Cameroun: Paul Biya (85 ans), candidat à sa succession (officiel)

Paul Biya annonce sa candidature pour un 7e mandat

Le président camerounais, Paul Biya (85 ans), a annoncé vendredi qu’il sera candidat pour un septième mandat consécutif, lors des élections présidentielles du 7 octobre dans son pays.

Paul Biya à la tête du Cameroun depuis 35 ans

"Chers compatriotes du Cameroun et de la diaspora, conscient des défis que nous devons ensemble relever pour un Cameroun encore plus uni, stable et prospère, j’accepte de répondre favorablement à vos appels pressants. Je serai votre candidat à la prochaine élection présidentielle", a posté M. Biya à la tête du Cameroun depuis 1983.

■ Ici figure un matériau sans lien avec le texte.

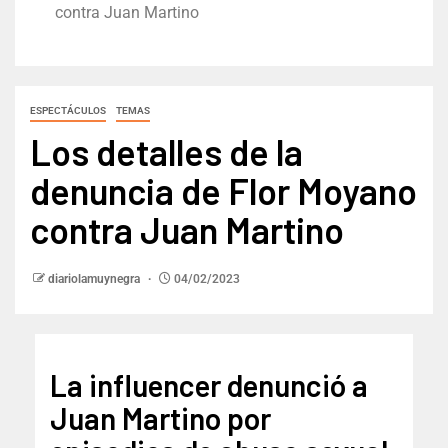
contra Juan Martino
ESPECTÁCULOS
TEMAS
Los detalles de la
denuncia de Flor Moyano
contra Juan Martino
diariolamuynegra
04/02/2023
La influencer denunció a
Juan Martino por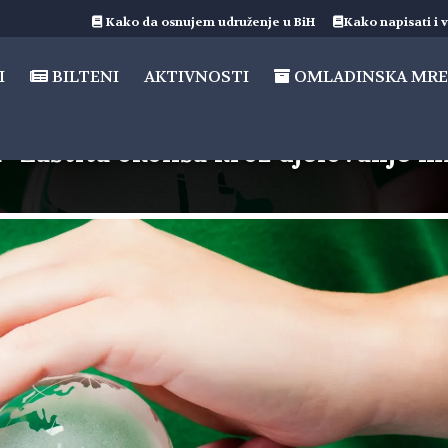
Kako da osnujem udruženje u BiH
Kako napisati i v
I
BILTENI
AKTIVNOSTI
OMLADINSKA MRE
u “Zaštita okoliša kroz djelovanje m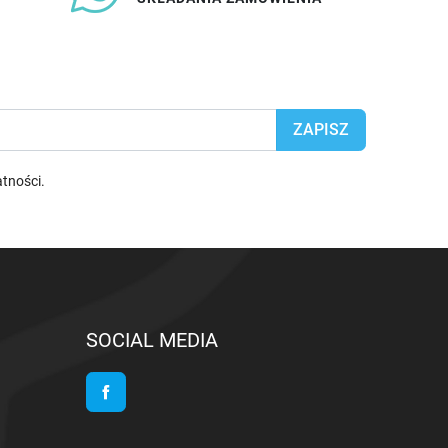
atności
.
SOCIAL MEDIA
Facebook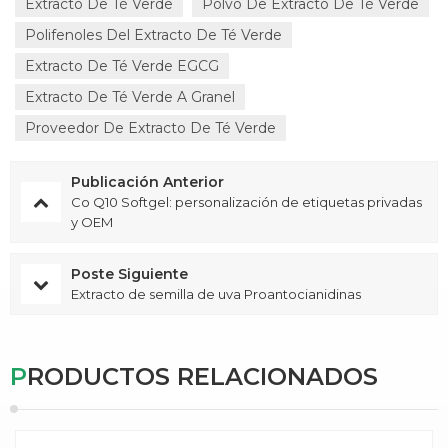
Extracto De Té Verde
Polvo De Extracto De Té Verde
Polifenoles Del Extracto De Té Verde
Extracto De Té Verde EGCG
Extracto De Té Verde A Granel
Proveedor De Extracto De Té Verde
Publicación Anterior
Co Q10 Softgel: personalización de etiquetas privadas
y OEM
Poste Siguiente
Extracto de semilla de uva Proantocianidinas
PRODUCTOS RELACIONADOS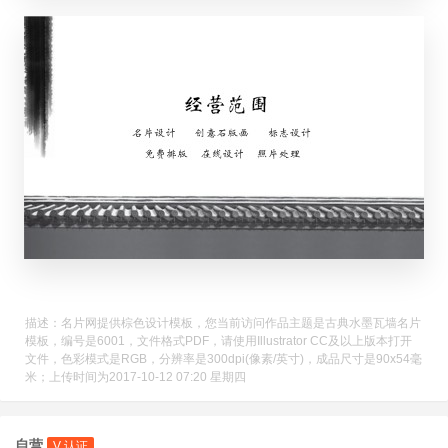
描述：名片网提供棕色设计模板，您当前访问作品主题是古典水墨瓦墙名片
模板，编号是6001，文件格式PDF，请使用Illustrator CC及以上版本打开
文件，色彩模式是RGB，分辨率是300dpi(像素/英寸)，成品尺寸是90x54毫
米；上传时间为2017-10-12 07:20 星期四
自营
V 认证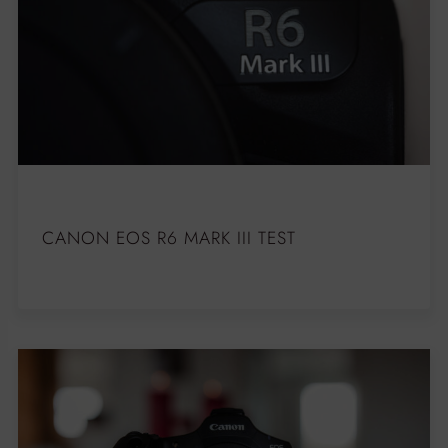
CANON EOS R6 MARK III TEST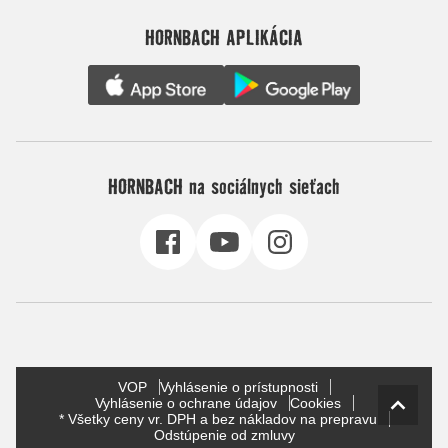
HORNBACH APLIKÁCIA
HORNBACH na sociálnych sieťach
VOP
Vyhlásenie o prístupnosti
Vyhlásenie o ochrane údajov
Cookies
* Všetky ceny vr. DPH a bez nákladov na prepravu
Odstúpenie od zmluvy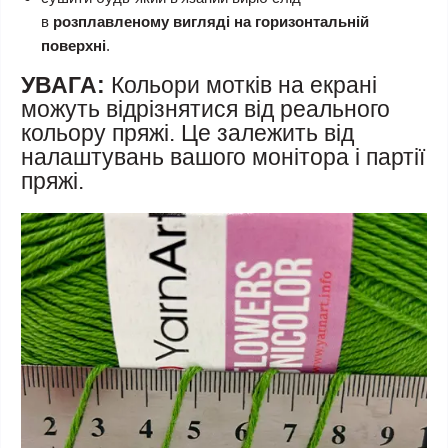
в
розплавленому вигляді на горизонтальній
поверхні
.
УВАГА:
Кольори мотків на екрані
можуть відрізнятися від реального
кольору пряжі. Це залежить від
налаштувань вашого монітора і партії
пряжі.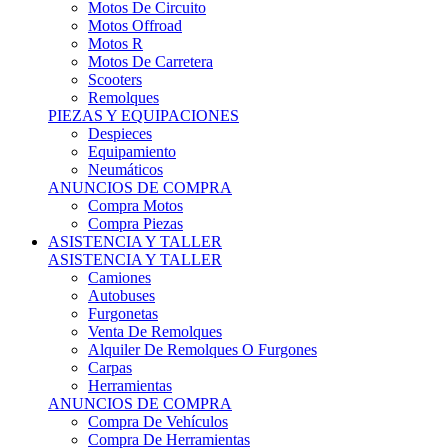
Motos Offroad
Motos R
Motos De Carretera
Scooters
Remolques
PIEZAS Y EQUIPACIONES
Despieces
Equipamiento
Neumáticos
ANUNCIOS DE COMPRA
Compra Motos
Compra Piezas
ASISTENCIA Y TALLER
ASISTENCIA Y TALLER
Camiones
Autobuses
Furgonetas
Venta De Remolques
Alquiler De Remolques O Furgones
Carpas
Herramientas
ANUNCIOS DE COMPRA
Compra De Vehículos
Compra De Herramientas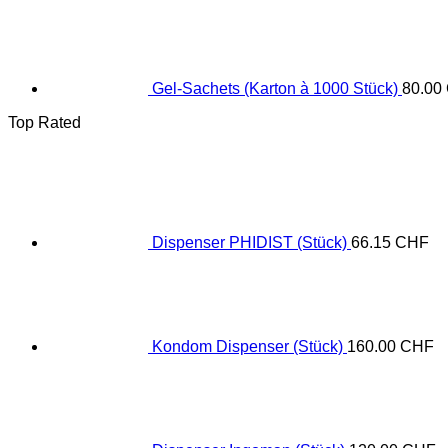
Gel-Sachets (Karton à 1000 Stück)
80.00
Top Rated
Dispenser PHIDIST (Stück)
66.15
CHF
Kondom Dispenser (Stück)
160.00
CHF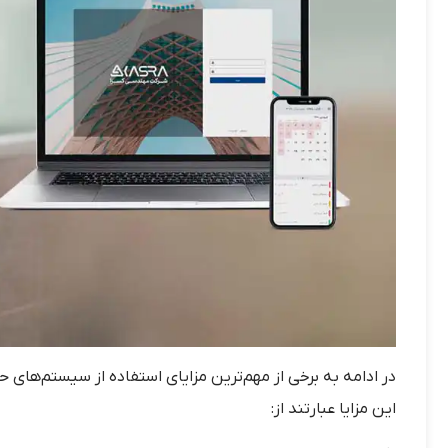
در ادامه به برخی از مهم‌ترین مزایای استفاده از سیستم‌های 
این مزایا عبارتند از: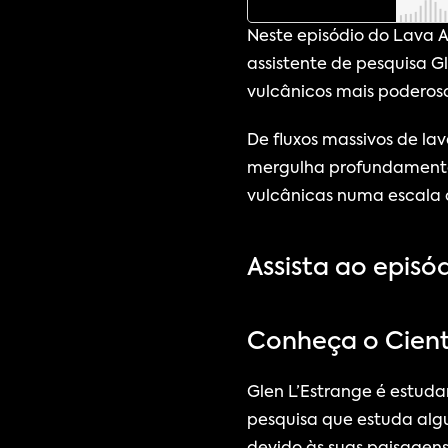
Neste episódio do Lava 
assistente de pesquisa G
vulcânicos mais poderosos
De fluxos massivos de la
mergulha profundamente n
vulcânicas numa escala d
Assista ao episó
Conheça o Cienti
Glen L’Estrange é estuda
pesquisa que estuda algu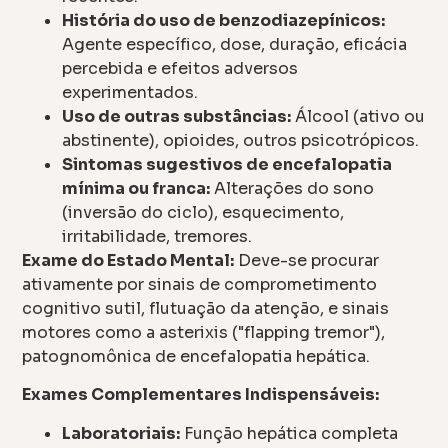
História do uso de benzodiazepínicos:
Agente específico, dose, duração, eficácia
percebida e efeitos adversos
experimentados.
Uso de outras substâncias:
Álcool (ativo ou
abstinente), opioides, outros psicotrópicos.
Sintomas sugestivos de encefalopatia
mínima ou franca:
Alterações do sono
(inversão do ciclo), esquecimento,
irritabilidade, tremores.
Exame do Estado Mental:
Deve-se procurar
ativamente por sinais de comprometimento
cognitivo sutil, flutuação da atenção, e sinais
motores como a asterixis ("flapping tremor"),
patognomônica de encefalopatia hepática.
Exames Complementares Indispensáveis:
Laboratoriais:
Função hepática completa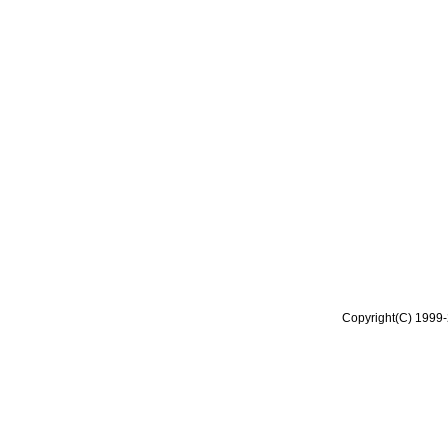
Copyright(C) 1999-2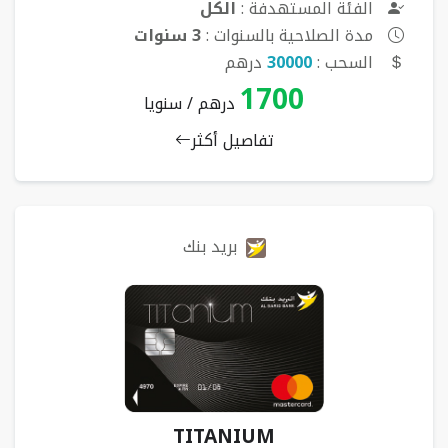
الفئة المستهدفة :
الكل
مدة الصلاحية بالسنوات :
3 سنوات
السحب :
30000
درهم
1700
درهم / سنويا
تفاصيل أكثر
بريد بنك
TITANIUM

Pour la présidentielle du 7 octobre, plusieurs candidats se sont déjà déclarés, parmi lesquel, Joshua Osih, du Social democratic Front (SDF), principal parti d'opposition, l'avocat et ancien vice-président de Transparency International Akere Muna, et le président du parti Mouvement pour la renaissance du Cameroun (MRC) Maurice Kamto.

Ces scrutins s’annoncent dans une période de tension marqué ces derniers jours par attaques et des violences dans le Sud-Ouest du pays et dans les deux régions anglophones où les combats sont devenus quasi quotidiens entre militaires, policiers et des hommes armés.

Des incursions du groupe djihadiste nigérian Boko Haram se poursuivent dans le nord du pays, et les deux régions anglophones du Nord-Ouest et du Sud-Ouest sont le théâtre d'un conflit meurtrier entre l'armée et des séparatistes radicaux.

Jeudi, le convoi du ministre de la Défense, Joseph Beti Assomo, a été attaqué à Kumba, dans le Sud-Ouest. Quatre militaires et un journaliste ont été blessés et plusieurs assaillants tués lors de cet attaque.

Depuis fin 2017, des séparatistes armés, éparpillés en divers groupes, s'en prennent sans relâche aux forces de l'ordre et de sécurité, mais aussi aux symboles de l'administration comme les fonctionnaires, qu'ils enlèvent, et les écoles, qu'ils incendient.

Dans les deux régions anglophones, les combats sont devenus quasi quotidiens entre militaires, policiers et ces hommes armés. Plus de 80 membres des forces de sécurité ont perdu la vie depuis le début du conflit.